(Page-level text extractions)
+++++

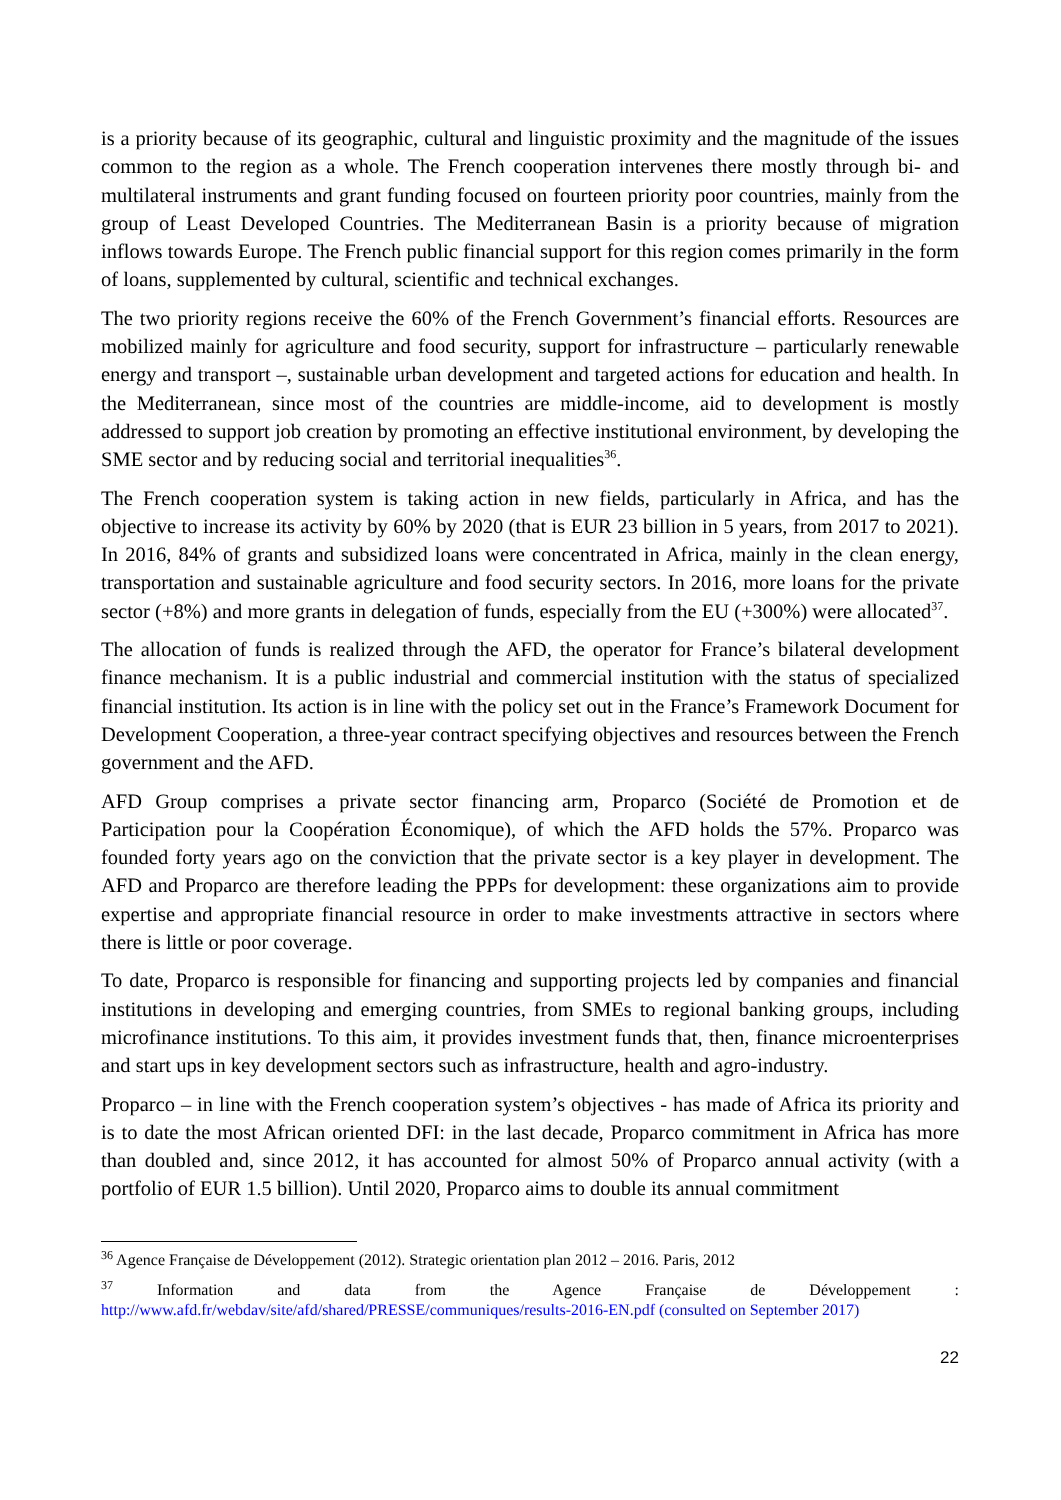is a priority because of its geographic, cultural and linguistic proximity and the magnitude of the issues common to the region as a whole. The French cooperation intervenes there mostly through bi- and multilateral instruments and grant funding focused on fourteen priority poor countries, mainly from the group of Least Developed Countries. The Mediterranean Basin is a priority because of migration inflows towards Europe. The French public financial support for this region comes primarily in the form of loans, supplemented by cultural, scientific and technical exchanges.
The two priority regions receive the 60% of the French Government’s financial efforts. Resources are mobilized mainly for agriculture and food security, support for infrastructure – particularly renewable energy and transport –, sustainable urban development and targeted actions for education and health. In the Mediterranean, since most of the countries are middle-income, aid to development is mostly addressed to support job creation by promoting an effective institutional environment, by developing the SME sector and by reducing social and territorial inequalities<sup>36</sup>.
The French cooperation system is taking action in new fields, particularly in Africa, and has the objective to increase its activity by 60% by 2020 (that is EUR 23 billion in 5 years, from 2017 to 2021). In 2016, 84% of grants and subsidized loans were concentrated in Africa, mainly in the clean energy, transportation and sustainable agriculture and food security sectors. In 2016, more loans for the private sector (+8%) and more grants in delegation of funds, especially from the EU (+300%) were allocated<sup>37</sup>.
The allocation of funds is realized through the AFD, the operator for France’s bilateral development finance mechanism. It is a public industrial and commercial institution with the status of specialized financial institution. Its action is in line with the policy set out in the France’s Framework Document for Development Cooperation, a three-year contract specifying objectives and resources between the French government and the AFD.
AFD Group comprises a private sector financing arm, Proparco (Société de Promotion et de Participation pour la Coopération Économique), of which the AFD holds the 57%. Proparco was founded forty years ago on the conviction that the private sector is a key player in development. The AFD and Proparco are therefore leading the PPPs for development: these organizations aim to provide expertise and appropriate financial resource in order to make investments attractive in sectors where there is little or poor coverage.
To date, Proparco is responsible for financing and supporting projects led by companies and financial institutions in developing and emerging countries, from SMEs to regional banking groups, including microfinance institutions. To this aim, it provides investment funds that, then, finance microenterprises and start ups in key development sectors such as infrastructure, health and agro-industry.
Proparco – in line with the French cooperation system’s objectives - has made of Africa its priority and is to date the most African oriented DFI: in the last decade, Proparco commitment in Africa has more than doubled and, since 2012, it has accounted for almost 50% of Proparco annual activity (with a portfolio of EUR 1.5 billion). Until 2020, Proparco aims to double its annual commitment
<sup>36</sup> Agence Française de Développement (2012). Strategic orientation plan 2012 – 2016. Paris, 2012
<sup>37</sup> Information and data from the Agence Française de Développement :
http://www.afd.fr/webdav/site/afd/shared/PRESSE/communiques/results-2016-EN.pdf (consulted on September 2017)
22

+++++

Problem:
For every line above that includes the string "more", copy the line.

The completed task:
The French cooperation system is taking action in new fields, particularly in Africa, and has the objective to increase its activity by 60% by 2020 (that is EUR 23 billion in 5 years, from 2017 to 2021). In 2016, 84% of grants and subsidized loans were concentrated in Africa, mainly in the clean energy, transportation and sustainable agriculture and food security sectors. In 2016, more loans for the private sector (+8%) and more grants in delegation of funds, especially from the EU (+300%) were allocated<sup>37</sup>.
Proparco – in line with the French cooperation system’s objectives - has made of Africa its priority and is to date the most African oriented DFI: in the last decade, Proparco commitment in Africa has more than doubled and, since 2012, it has accounted for almost 50% of Proparco annual activity (with a portfolio of EUR 1.5 billion). Until 2020, Proparco aims to double its annual commitment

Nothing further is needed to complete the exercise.